--- PROVIDED PASSAGE Enclosed Below ---

FIG. 3 shows a manner of calculating the valve opening duty ratio DOUT in feedback mode control, which is executed at the step 7 in FIG. 2.

First, at the step 70, it is determined whether or not feedback mode control of the idling speed was effected in the preceding loop executed in synchronism with an immediately preceding TDC signal pulse. If the answer at the step 7 is no, that is, if the preceding loop was in decelerating control mode, the step 71 is executed to set the integral control term DAIn-1 as an initial value which is applicable at the start of feedback mode control to a value equal to the valve opening duty ratio (DXREF+DE·XAIC) obtained in the last loop. On the other hand, if the answer at the step 7 is yes, that is, if the preceding loop was in feedback control mode, the integral control term DAIn-1 is set to a value thereof obtained in the preceding loop, at the step 72.

After the value of the integral control term DAIn-1 having been thus set at the step 71 or 72, the program proceeds to the step 73 to calculate the difference between the actual engine speed Ne and the upper limit value NH of the desired idling speed range. In practice, the difference is calculated from the difference ΔMn between the value Me corresponding to the reciprocal of the actual engine speed Ne and the value MH corresponding to the reciprocal of the upper limit value NH.

Then, at the step 74, a correction value ΔDI for the integral control term DAIn-1 is calculated by multiplying the above difference ΔMn by a constant KI, and at the same time the proportional control term DP is calculated by multiplying the difference ΔMn by a constant KP. Then, at the step 75, the correction value ΔDE is calculated in dependence upon the difference between a value DEn-1 of the electrical load-dependent correction value DE obtained in the preceding loop and a value DEn of same in the present loop.

FIG. 4 shows a manner of calculating the electrical load-dependent correction value DE and the correction value ΔDE. At the step 41, the signal value E supplied from the generating condition detector 22 (FIG. 1) is read, which corresponds to the magnitude of the field current being supplied to the generator 20. Then, at the step 42, a value DEn of the electrical load-dependent correction value DE for the calculation of the valve opening duty ratio DOUT is determined from the signal value E read from a table of the relationship between the electrical load-dependent correction value DE and the generating condition signal value E shown in FIG. 5. In FIG. 5, four different generating condition signal values E1 (e.g. 1 V), E2 (e.g. 2 V), E3 (e.g. 3 V), and E4 (e.g. 4.5 V) are provided, while four different electrical load-dependent correction values DE1 (e.g. 50%), DE2 (e.g. 30%), DE3 (e.g. 10%), and DE4 (e.g. 0%) are provided, each of which corresponds to respective one of the values E1-E4. When the signal value E read at the step 41 falls between two adjacent ones of the provided signal values E1-E4, the value DEn of the electrical load-dependent correction value DE is calculated by an interpolation method. The value DEn of the electrical load-dependent correction value DE determined in correspondence to the read signal value E by the use of the DE - E table shown in FIG. 5 is set at a value which is smaller than a value DE' of the electrical load-dependent correction value DE sufficient for supplying supplementary air in a quantity required for compensation for a change in the magnitude of electrical load so as to maintain the engine speed unchanged, but which is, at the same time, sufficient for preventing a sudden drop in the engine speed as well as a so-called phenomenon "blow-up" of the engine. For example, the value DEn is set at a value 0.5 times as large as the above value DE'.

--- End of Enclosed PROVIDED PASSAGE ---
--- RECORDED DATA Enclosed Below ---

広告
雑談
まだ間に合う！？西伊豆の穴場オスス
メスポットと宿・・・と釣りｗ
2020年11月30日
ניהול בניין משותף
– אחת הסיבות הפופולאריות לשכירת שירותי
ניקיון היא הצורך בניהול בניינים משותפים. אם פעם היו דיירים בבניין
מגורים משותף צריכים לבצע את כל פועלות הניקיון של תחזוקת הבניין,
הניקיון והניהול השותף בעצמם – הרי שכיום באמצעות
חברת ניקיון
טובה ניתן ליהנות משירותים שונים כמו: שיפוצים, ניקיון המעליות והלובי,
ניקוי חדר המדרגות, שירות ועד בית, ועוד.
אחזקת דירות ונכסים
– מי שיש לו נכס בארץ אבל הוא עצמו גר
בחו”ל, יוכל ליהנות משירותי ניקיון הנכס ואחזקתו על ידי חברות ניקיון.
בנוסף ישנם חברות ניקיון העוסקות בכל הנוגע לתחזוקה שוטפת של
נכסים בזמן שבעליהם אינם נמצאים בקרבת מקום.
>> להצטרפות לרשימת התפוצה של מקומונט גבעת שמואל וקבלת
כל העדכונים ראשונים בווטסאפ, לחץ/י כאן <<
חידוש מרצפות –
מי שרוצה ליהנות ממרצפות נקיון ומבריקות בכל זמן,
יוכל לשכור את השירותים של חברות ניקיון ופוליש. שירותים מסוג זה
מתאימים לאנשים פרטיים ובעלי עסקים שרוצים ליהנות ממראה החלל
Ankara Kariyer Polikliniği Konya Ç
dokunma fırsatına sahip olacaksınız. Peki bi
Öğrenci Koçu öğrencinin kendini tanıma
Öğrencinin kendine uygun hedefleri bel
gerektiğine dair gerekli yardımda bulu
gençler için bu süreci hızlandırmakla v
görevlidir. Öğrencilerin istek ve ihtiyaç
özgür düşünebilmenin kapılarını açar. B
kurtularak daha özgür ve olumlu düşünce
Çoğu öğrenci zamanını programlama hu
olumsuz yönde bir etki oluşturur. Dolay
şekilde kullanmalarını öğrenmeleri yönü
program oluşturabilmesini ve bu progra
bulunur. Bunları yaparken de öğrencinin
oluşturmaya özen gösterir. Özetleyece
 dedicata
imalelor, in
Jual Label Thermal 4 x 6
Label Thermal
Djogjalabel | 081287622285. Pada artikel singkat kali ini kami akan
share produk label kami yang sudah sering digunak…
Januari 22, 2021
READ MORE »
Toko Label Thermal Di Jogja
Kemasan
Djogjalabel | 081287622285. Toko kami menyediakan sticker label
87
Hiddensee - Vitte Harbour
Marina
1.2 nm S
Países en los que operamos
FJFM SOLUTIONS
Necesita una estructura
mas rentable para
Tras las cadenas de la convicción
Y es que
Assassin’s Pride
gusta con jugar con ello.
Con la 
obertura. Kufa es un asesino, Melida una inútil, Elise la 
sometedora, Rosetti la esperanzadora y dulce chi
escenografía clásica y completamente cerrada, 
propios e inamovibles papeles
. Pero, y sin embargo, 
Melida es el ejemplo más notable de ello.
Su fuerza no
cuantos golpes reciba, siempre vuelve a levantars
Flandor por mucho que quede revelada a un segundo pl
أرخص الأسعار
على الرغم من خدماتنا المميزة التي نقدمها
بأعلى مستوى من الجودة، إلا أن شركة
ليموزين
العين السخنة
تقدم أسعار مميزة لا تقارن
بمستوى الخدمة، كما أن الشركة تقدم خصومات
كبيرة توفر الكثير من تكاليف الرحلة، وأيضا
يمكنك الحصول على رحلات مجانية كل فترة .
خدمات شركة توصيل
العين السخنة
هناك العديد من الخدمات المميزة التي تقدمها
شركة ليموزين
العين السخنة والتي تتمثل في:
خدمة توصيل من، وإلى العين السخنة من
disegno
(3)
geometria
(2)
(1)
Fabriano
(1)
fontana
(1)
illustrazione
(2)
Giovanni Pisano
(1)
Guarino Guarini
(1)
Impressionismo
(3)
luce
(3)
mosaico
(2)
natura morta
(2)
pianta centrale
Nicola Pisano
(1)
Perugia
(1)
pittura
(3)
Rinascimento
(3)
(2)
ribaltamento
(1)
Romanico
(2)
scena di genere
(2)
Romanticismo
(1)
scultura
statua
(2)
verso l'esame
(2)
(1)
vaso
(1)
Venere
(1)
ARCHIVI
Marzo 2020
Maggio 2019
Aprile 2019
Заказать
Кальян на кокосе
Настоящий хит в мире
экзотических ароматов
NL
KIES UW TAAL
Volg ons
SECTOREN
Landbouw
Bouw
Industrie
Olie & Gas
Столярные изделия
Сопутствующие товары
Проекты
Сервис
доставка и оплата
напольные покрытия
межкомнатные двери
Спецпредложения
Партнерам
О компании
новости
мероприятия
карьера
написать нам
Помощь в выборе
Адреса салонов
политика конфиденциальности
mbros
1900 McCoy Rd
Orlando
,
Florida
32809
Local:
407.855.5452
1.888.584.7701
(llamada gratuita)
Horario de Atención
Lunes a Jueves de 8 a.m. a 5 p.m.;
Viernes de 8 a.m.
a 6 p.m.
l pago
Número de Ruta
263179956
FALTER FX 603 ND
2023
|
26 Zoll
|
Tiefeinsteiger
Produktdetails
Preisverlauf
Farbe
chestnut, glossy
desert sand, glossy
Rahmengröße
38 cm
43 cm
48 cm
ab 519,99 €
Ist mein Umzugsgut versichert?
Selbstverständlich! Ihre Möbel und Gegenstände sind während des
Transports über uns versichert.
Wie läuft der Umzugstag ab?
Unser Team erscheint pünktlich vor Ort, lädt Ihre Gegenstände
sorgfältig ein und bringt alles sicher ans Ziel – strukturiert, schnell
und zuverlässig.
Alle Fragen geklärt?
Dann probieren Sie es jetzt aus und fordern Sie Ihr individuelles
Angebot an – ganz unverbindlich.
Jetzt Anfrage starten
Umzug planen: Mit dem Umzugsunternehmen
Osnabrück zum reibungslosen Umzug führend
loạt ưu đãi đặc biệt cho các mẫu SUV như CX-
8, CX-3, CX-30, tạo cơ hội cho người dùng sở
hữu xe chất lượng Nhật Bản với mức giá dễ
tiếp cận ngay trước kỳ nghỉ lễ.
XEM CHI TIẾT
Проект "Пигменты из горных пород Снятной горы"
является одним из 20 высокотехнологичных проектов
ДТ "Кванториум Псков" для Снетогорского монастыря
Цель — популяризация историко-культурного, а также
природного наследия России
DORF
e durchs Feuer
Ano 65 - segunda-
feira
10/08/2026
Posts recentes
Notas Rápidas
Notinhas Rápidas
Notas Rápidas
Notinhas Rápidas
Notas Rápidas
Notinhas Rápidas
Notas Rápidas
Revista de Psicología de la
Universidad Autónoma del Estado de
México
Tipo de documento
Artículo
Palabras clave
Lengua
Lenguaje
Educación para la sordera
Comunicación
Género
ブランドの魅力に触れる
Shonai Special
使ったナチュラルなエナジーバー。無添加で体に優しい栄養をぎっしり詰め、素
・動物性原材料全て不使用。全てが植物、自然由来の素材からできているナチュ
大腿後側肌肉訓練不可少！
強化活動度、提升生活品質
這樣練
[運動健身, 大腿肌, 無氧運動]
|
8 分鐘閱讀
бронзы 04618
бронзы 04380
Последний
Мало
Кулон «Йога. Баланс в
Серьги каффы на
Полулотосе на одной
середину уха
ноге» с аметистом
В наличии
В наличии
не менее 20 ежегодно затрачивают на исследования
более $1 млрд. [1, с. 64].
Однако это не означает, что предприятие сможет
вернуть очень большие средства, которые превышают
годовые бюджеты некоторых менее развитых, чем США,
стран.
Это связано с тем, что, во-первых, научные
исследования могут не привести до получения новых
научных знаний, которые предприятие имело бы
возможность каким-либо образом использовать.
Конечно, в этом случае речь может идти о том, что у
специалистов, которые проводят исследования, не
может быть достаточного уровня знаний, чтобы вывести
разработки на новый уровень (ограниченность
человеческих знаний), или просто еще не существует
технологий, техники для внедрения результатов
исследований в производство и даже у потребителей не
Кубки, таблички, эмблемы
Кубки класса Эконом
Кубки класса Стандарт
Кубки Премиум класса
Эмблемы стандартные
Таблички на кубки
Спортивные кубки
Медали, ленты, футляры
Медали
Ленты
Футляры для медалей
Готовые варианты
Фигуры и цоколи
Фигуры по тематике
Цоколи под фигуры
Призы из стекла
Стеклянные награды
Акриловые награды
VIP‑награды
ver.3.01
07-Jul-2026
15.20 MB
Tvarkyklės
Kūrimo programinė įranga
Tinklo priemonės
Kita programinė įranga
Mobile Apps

--- End of Enclosed RECORDED DATA ---

▶ **STUDY QUESTIONS**
A – In the passage on idling speed control, what multiple of the value DE' is the value DEn set at in the example given?
B – Reproduce the entries from their first line through the line containing "gerektiğine dair gerekli yardımda bulu", with both ends included.
These entries bear no relation to the passage on idling speed control.

▶ **RESPONSES FOR EACH TASK**
A – DEn is set at 0.5 times the value DE'.

B –
広告
雑談
まだ間に合う！？西伊豆の穴場オスス
メスポットと宿・・・と釣りｗ
2020年11月30日
ניהול בניין משותף
– אחת הסיבות הפופולאריות לשכירת שירותי
ניקיון היא הצורך בניהול בניינים משותפים. אם פעם היו דיירים בבניין
מגורים משותף צריכים לבצע את כל פועלות הניקיון של תחזוקת הבניין,
הניקיון והניהול השותף בעצמם – הרי שכיום באמצעות
חברת ניקיון
טובה ניתן ליהנות משירותים שונים כמו: שיפוצים, ניקיון המעליות והלובי,
ניקוי חדר המדרגות, שירות ועד בית, ועוד.
אחזקת דירות ונכסים
– מי שיש לו נכס בארץ אבל הוא עצמו גר
בחו”ל, יוכל ליהנות משירותי ניקיון הנכס ואחזקתו על ידי חברות ניקיון.
בנוסף ישנם חברות ניקיון העוסקות בכל הנוגע לתחזוקה שוטפת של
נכסים בזמן שבעליהם אינם נמצאים בקרבת מקום.
>> להצטרפות לרשימת התפוצה של מקומונט גבעת שמואל וקבלת
כל העדכונים ראשונים בווטסאפ, לחץ/י כאן <<
חידוש מרצפות –
מי שרוצה ליהנות ממרצפות נקיון ומבריקות בכל זמן,
יוכל לשכור את השירותים של חברות ניקיון ופוליש. שירותים מסוג זה
מתאימים לאנשים פרטיים ובעלי עסקים שרוצים ליהנות ממראה החלל
Ankara Kariyer Polikliniği Konya Ç
dokunma fırsatına sahip olacaksınız. Peki bi
Öğrenci Koçu öğrencinin kendini tanıma
Öğrencinin kendine uygun hedefleri bel
gerektiğine dair gerekli yardımda bulu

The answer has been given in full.